150. Jesus was angered by those supposed teachers who demanded much of others, teaching God’s word but without being enlightened by it: “They bind heavy burdens, hard to bear, and lay them on the shoulders of others; but they themselves will not lift a finger to move them” (Mt 23:4). The apostle James exhorted: “Not many of you should become teachers, my brethren, for you know that we who teach shall be judged with greater strictness” (Jas 3:1). Whoever wants to preach must be the first to let the word of God move him deeply and become incarnate in his daily life.

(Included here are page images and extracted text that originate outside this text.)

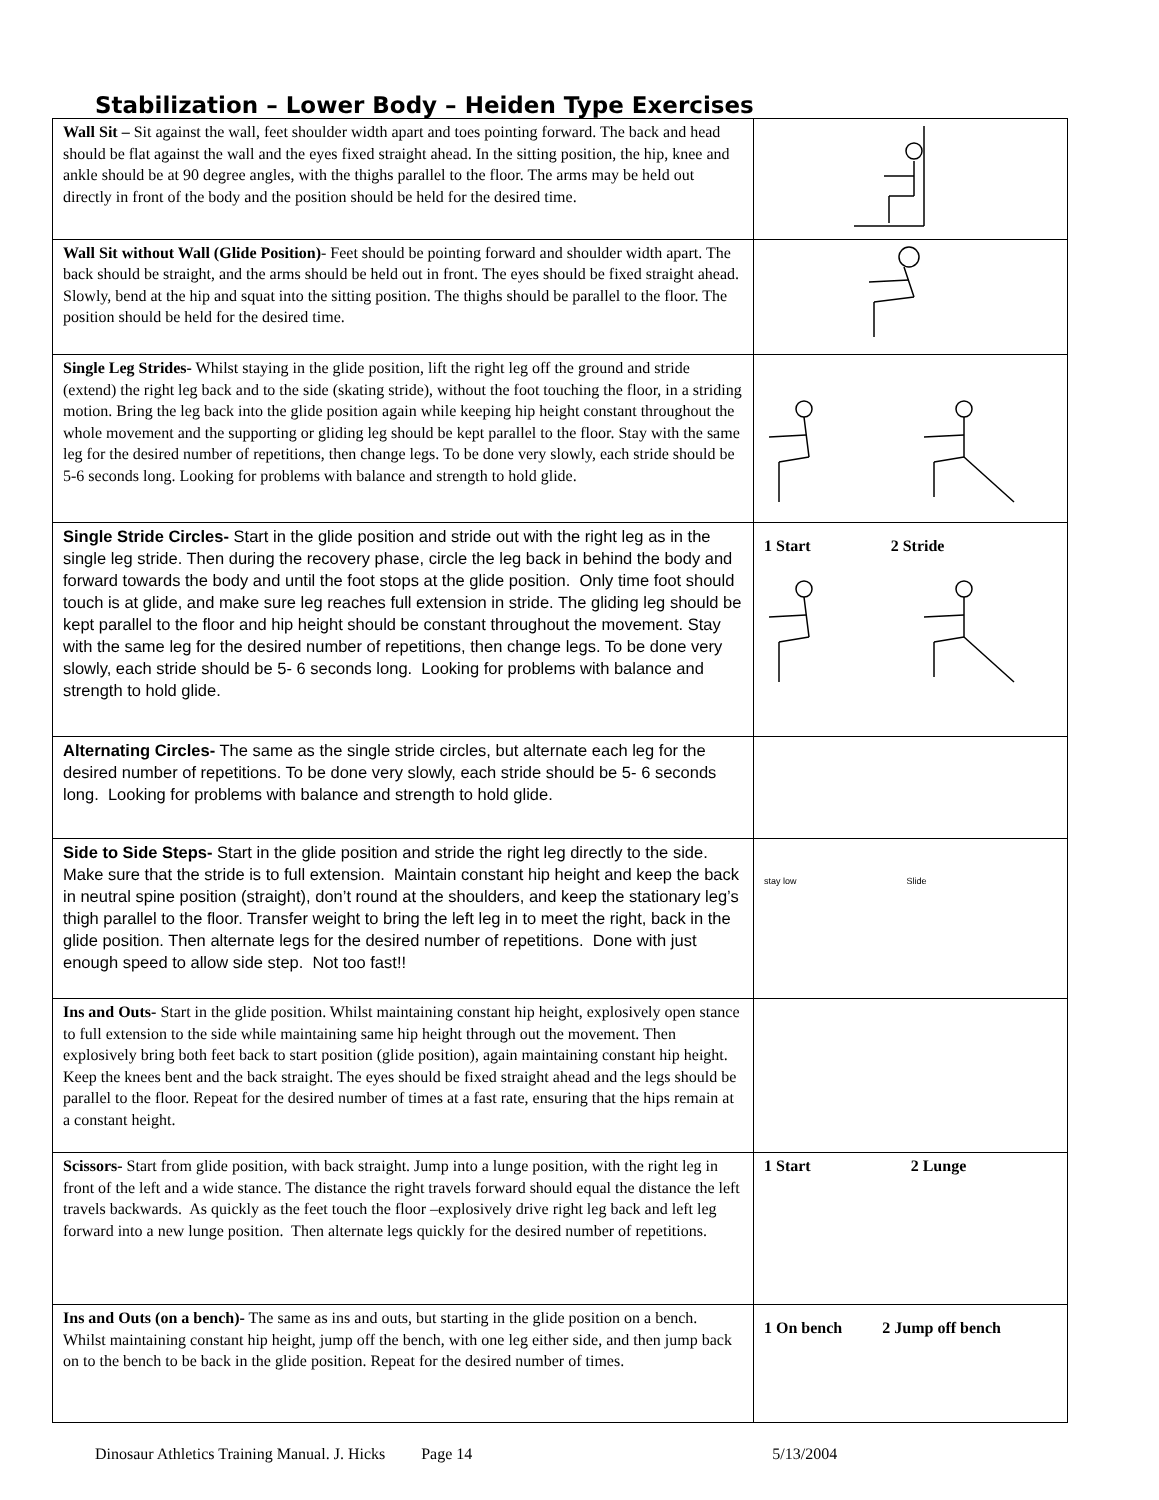Stabilization – Lower Body – Heiden Type Exercises
| Wall Sit – Sit against the wall, feet shoulder width apart and toes pointing forward. The back and head should be flat against the wall and the eyes fixed straight ahead. In the sitting position, the hip, knee and ankle should be at 90 degree angles, with the thighs parallel to the floor. The arms may be held out directly in front of the body and the position should be held for the desired time. | |
| Wall Sit without Wall (Glide Position) - Feet should be pointing forward and shoulder width apart. The back should be straight, and the arms should be held out in front. The eyes should be fixed straight ahead. Slowly, bend at the hip and squat into the sitting position. The thighs should be parallel to the floor. The position should be held for the desired time. | |
| Single Leg Strides- Whilst staying in the glide position, lift the right leg off the ground and stride (extend) the right leg back and to the side (skating stride), without the foot touching the floor, in a striding motion. Bring the leg back into the glide position again while keeping hip height constant throughout the whole movement and the supporting or gliding leg should be kept parallel to the floor. Stay with the same leg for the desired number of repetitions, then change legs. To be done very slowly, each stride should be 5-6 seconds long. Looking for problems with balance and strength to hold glide. | |
| Single Stride Circles- Start in the glide position and stride out with the right leg as in the single leg stride. Then during the recovery phase, circle the leg back in behind the body and forward towards the body and until the foot stops at the glide position. Only time foot should touch is at glide, and make sure leg reaches full extension in stride. The gliding leg should be kept parallel to the floor and hip height should be constant throughout the movement. Stay with the same leg for the desired number of repetitions, then change legs. To be done very slowly, each stride should be 5- 6 seconds long. Looking for problems with balance and strength to hold glide. | 1 Start 2 Stride |
| Alternating Circles- The same as the single stride circles, but alternate each leg for the desired number of repetitions. To be done very slowly, each stride should be 5- 6 seconds long. Looking for problems with balance and strength to hold glide. | |
| Side to Side Steps- Start in the glide position and stride the right leg directly to the side. Make sure that the stride is to full extension. Maintain constant hip height and keep the back in neutral spine position (straight), don’t round at the shoulders, and keep the stationary leg’s thigh parallel to the floor. Transfer weight to bring the left leg in to meet the right, back in the glide position. Then alternate legs for the desired number of repetitions. Done with just enough speed to allow side step. Not too fast!! | stay low Slide |
| Ins and Outs- Start in the glide position. Whilst maintaining constant hip height, explosively open stance to full extension to the side while maintaining same hip height through out the movement. Then explosively bring both feet back to start position (glide position), again maintaining constant hip height. Keep the knees bent and the back straight. The eyes should be fixed straight ahead and the legs should be parallel to the floor. Repeat for the desired number of times at a fast rate, ensuring that the hips remain at a constant height. | |
| Scissors- Start from glide position, with back straight. Jump into a lunge position, with the right leg in front of the left and a wide stance. The distance the right travels forward should equal the distance the left travels backwards. As quickly as the feet touch the floor –explosively drive right leg back and left leg forward into a new lunge position. Then alternate legs quickly for the desired number of repetitions. | 1 Start 2 Lunge |
| Ins and Outs (on a bench)- The same as ins and outs, but starting in the glide position on a bench. Whilst maintaining constant hip height, jump off the bench, with one leg either side, and then jump back on to the bench to be back in the glide position. Repeat for the desired number of times. | 1 On bench 2 Jump off bench |
Dinosaur Athletics Training Manual. J. Hicks Page 14 5/13/2004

In this way preaching will consist in that activity, so intense and fruitful, which is “communicating to others what one has contemplated”.[117] For all these reasons, before preparing what we will actually say when preaching, we need to let ourselves be penetrated by that word which will also penetrate others, for it is a living and active word, like a sword “which pierces to the division of soul and spirit, of joints and marrow, and discerns the thoughts and intentions of the heart” (Heb 4:12). This has great pastoral importance. Today too, people prefer to listen to witnesses: they “thirst for authenticity” and “call for evangelizers to speak of a God whom they themselves know and are familiar with, as if they were seeing him”.[118]
[117] Saint Thomas Aquinas, S. Th. II-II, q. 188, a. 6.
[118] Paul VI, Apostolic Exhortation Evangelii Nuntiandi (8 December 1975), 76: AAS 68 (1976), 68.